Domain architecture analysis

SMART version 5.1 [28, 29] has been used to search for conserved domains as described previously [8]. These searches were complemented by direct Pfam 22.0 database searches [92, 93] that revealed additional matches, in particular for the GBD/FH3 and RhoGAP domains. Secretory signals and transmembrane segments have been verified using SignalP and TMHMM [9496] on the CBS Prediction server [97].

Sequence alignments

Preliminary alignments used e.g, for identification of possible missing exons (see above) have been constructed using the very fast and reliable Kalign program [98, 99]. Final multiple sequence alignments for phylogenetic purposes were constructed using PROBCONS [100] with default parameters and manually edited in BioEdit [101] in order to remove short blocks and gap, as well as increase aligned amino acid similarity, as visually judged with the aid of a BLOSUM62-derived color code and consensus shading. Prior to phylogenetic tree calculation, non-aligned ends have been trimmed and all portions of the alignment where a substantial number of sequences contained gaps have been removed.

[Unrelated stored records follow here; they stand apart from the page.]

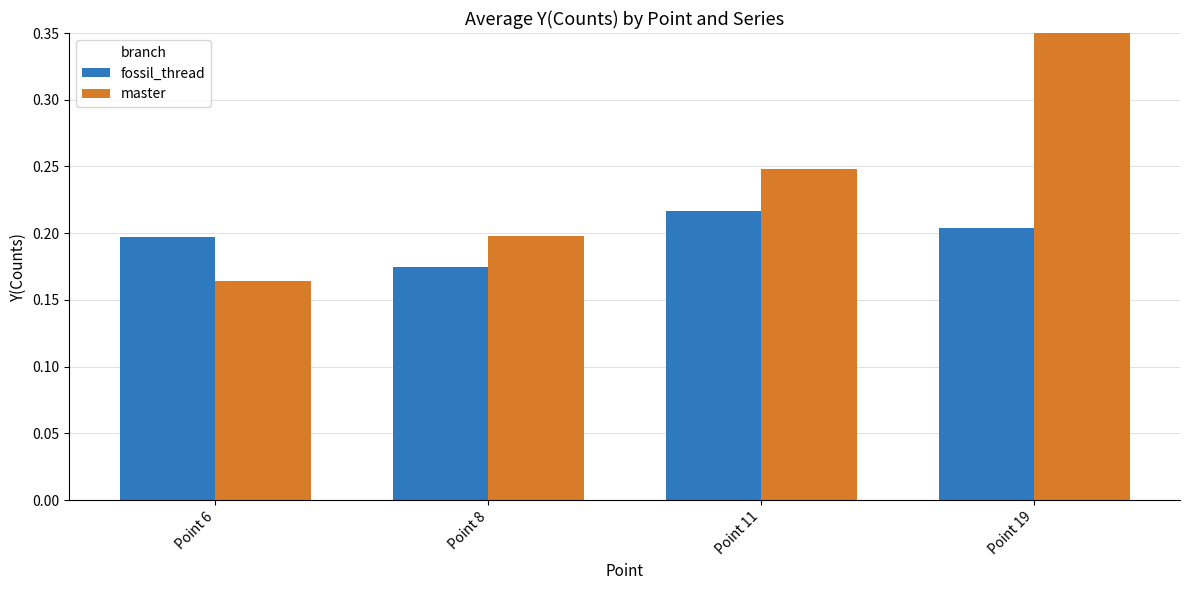

Rank the series by their maximum value, from lowest to highest.

fossil_thread, master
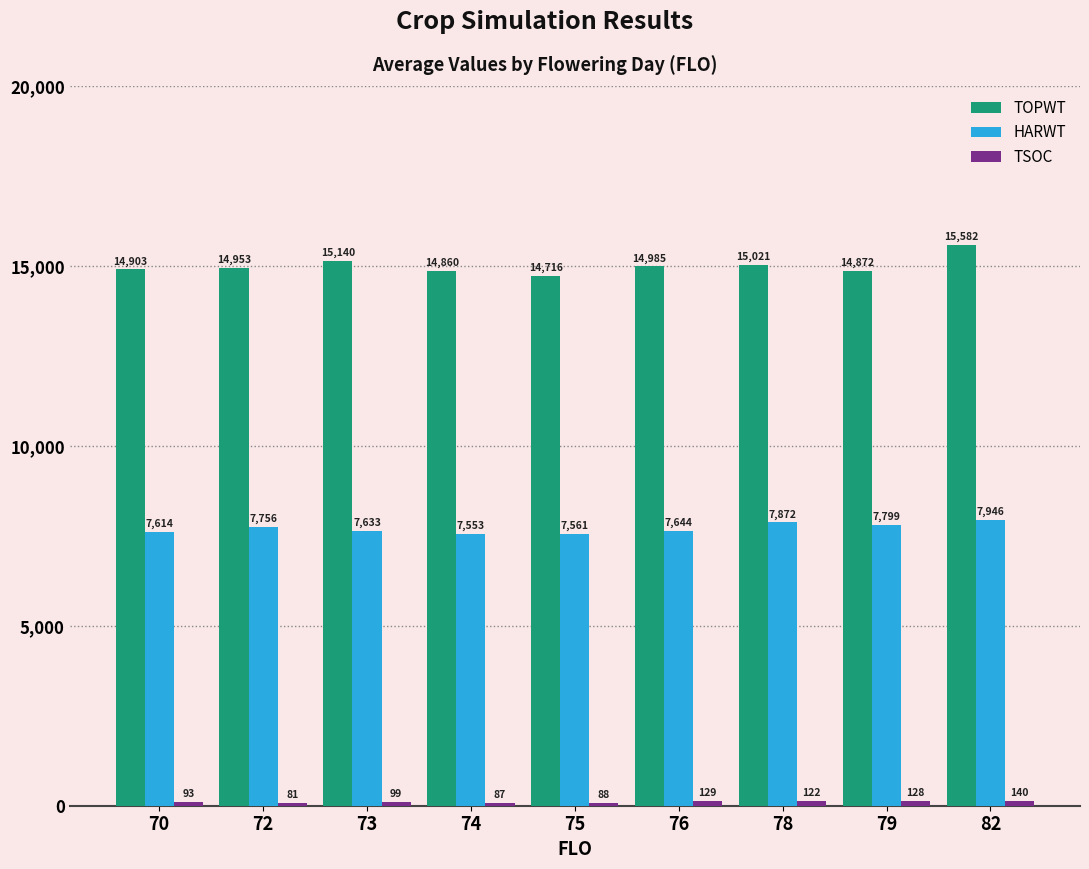

What is the lowest value of the HARWT series?

7553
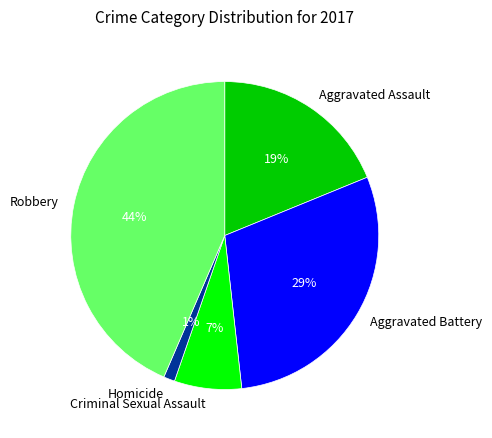

To the nearest percent, what is the combined percentage of Aggravated Battery and Aggravated Assault?

48%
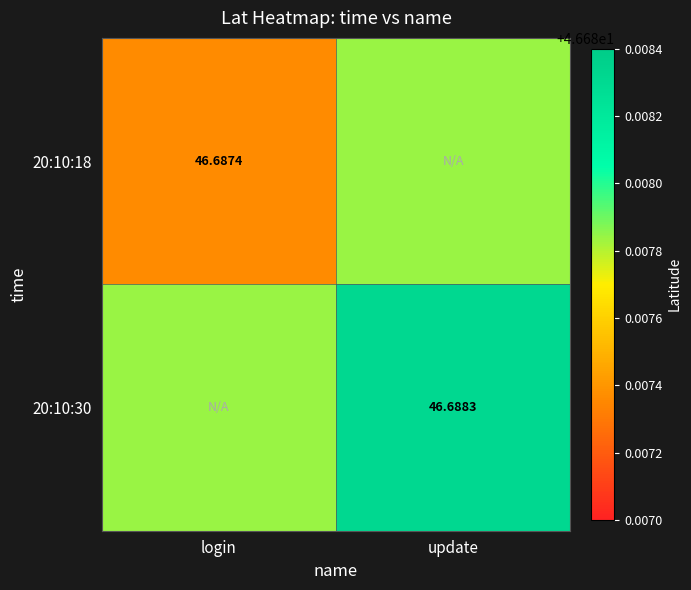

Is it true that 20:10:30 equals 46.7 at login?

True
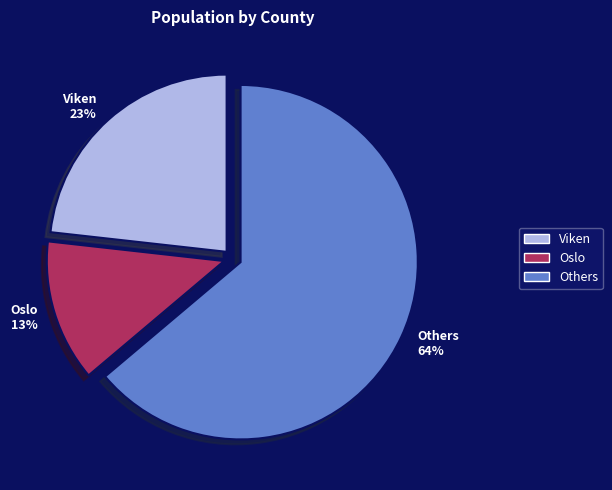

To the nearest percent, what is the average slice percentage?

33%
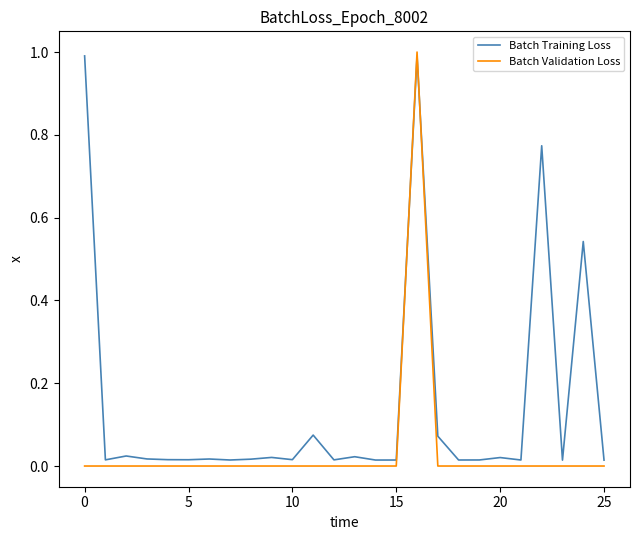

What is the maximum value for Batch Validation Loss?

1.0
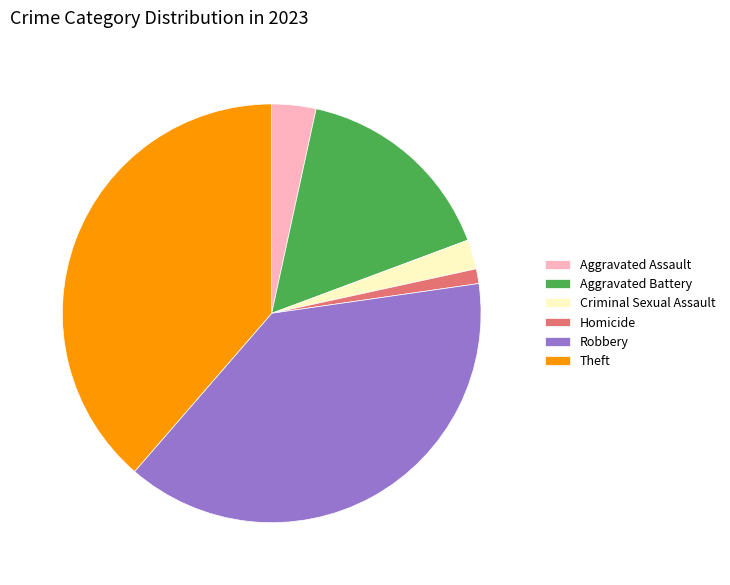

What is the smallest slice in the pie chart?

Homicide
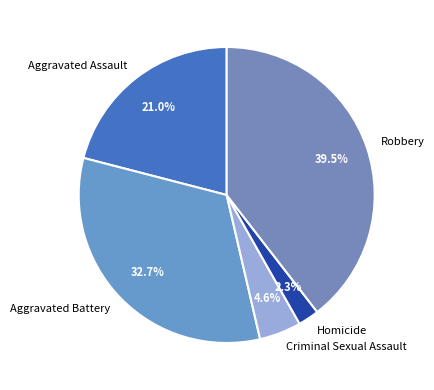

Combined, do Criminal Sexual Assault and Homicide account for over 50%?

No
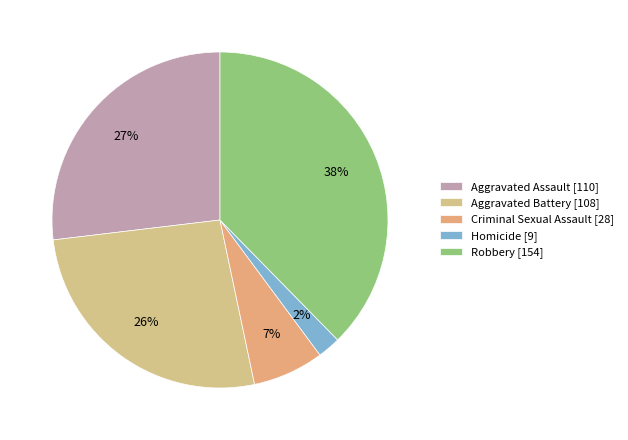

How many slices are in this pie chart?

5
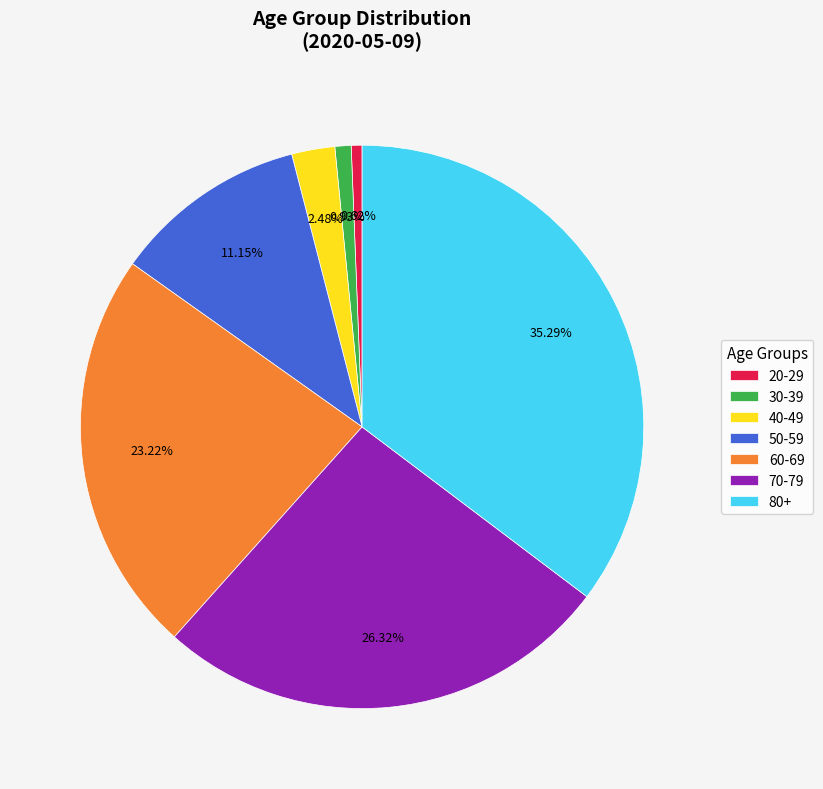

Between 30-39 and 80+, which is larger?

80+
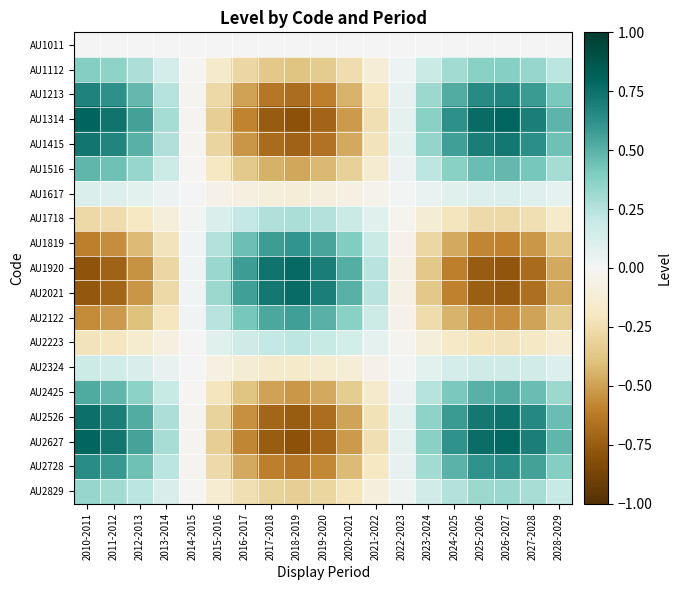

What is the greatest value displayed?

0.8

For the construction of Figure 3, DeepView [102] was used to align the four known RhoGAP structures together with the computed three-dimensional model of the Phypa7 RhoGAP domain. Corresponding structure-based sequence alignment was exported into a text file, manually converted to the FASTA format and imported into BioEdit [101]. The remaining three Class III formin RhoGAP sequences were then added and aligned manually, using a Kalign-generated alignment for reference.

Phylogenetic analyses

Phylogenetic trees were build on the basis of multiple alignments constructed as described above using two different algorithms: a heuristic approximation of the maximum likelihood (ML) method as implemented in the PHYML program[103] and the neighbor-joining (NJ) method using the software package MEGA [104], which was also employed for bootstrap sample derivation and graphical representation of the resulting trees. In both cases, the JTT amino acid substitution matrix was used, and statistical significance of the result was estimated using bootstrap analysis with 100 to 500 samples.

3D model construction

An initial search for suitable threading templates for three plant RhoGAP sequences (Selmo2a/b, Phypa7 and Ostta1) performed using the ExPDB function of SwissModel [105, 106] yielded no reliable templates. Two additional methods were thus used: CPH Models [107] and QuickPhyre, a web implementation of Phyre [108, 109], which also computes a 3D model for the best templates found. In case of Phypa7, both approaches yielded significant hits corresponding to known Rho- or RacGAP domains (PDB:1XA6 by CPH; PDB:1F7C, 1PBW, 1RGP, 1TX4 and 1XA6 with 100% confidence and E-values of 10-7 or better). Since the results were substantially worse for the remaining plant sequences, we chose Phypa7 for model construction using SwissModel, based on an alignment of templates found by the Phyre algorithm. Although the WhatCheck output provided by SwissModel reported some protein backbone problems, the resulting model appeared to be very similar to models generated by Phyre on all the highly probable templates. In particular, 3D alignment in the DeepView environment [110] revealed that the area of the arginine finger appears to be nearly identical in all models, while peripheral parts of the molecule somewhat diverged (shown in pale colour in Figure 3). Moreover, WhatCheck control [111113], performed separately for those parts of the molecule where the models agreed, revealed similar problems in the templates themselves. We thus believe that our model reflects reasonably well the conformation around the conserved GTPase interaction interface.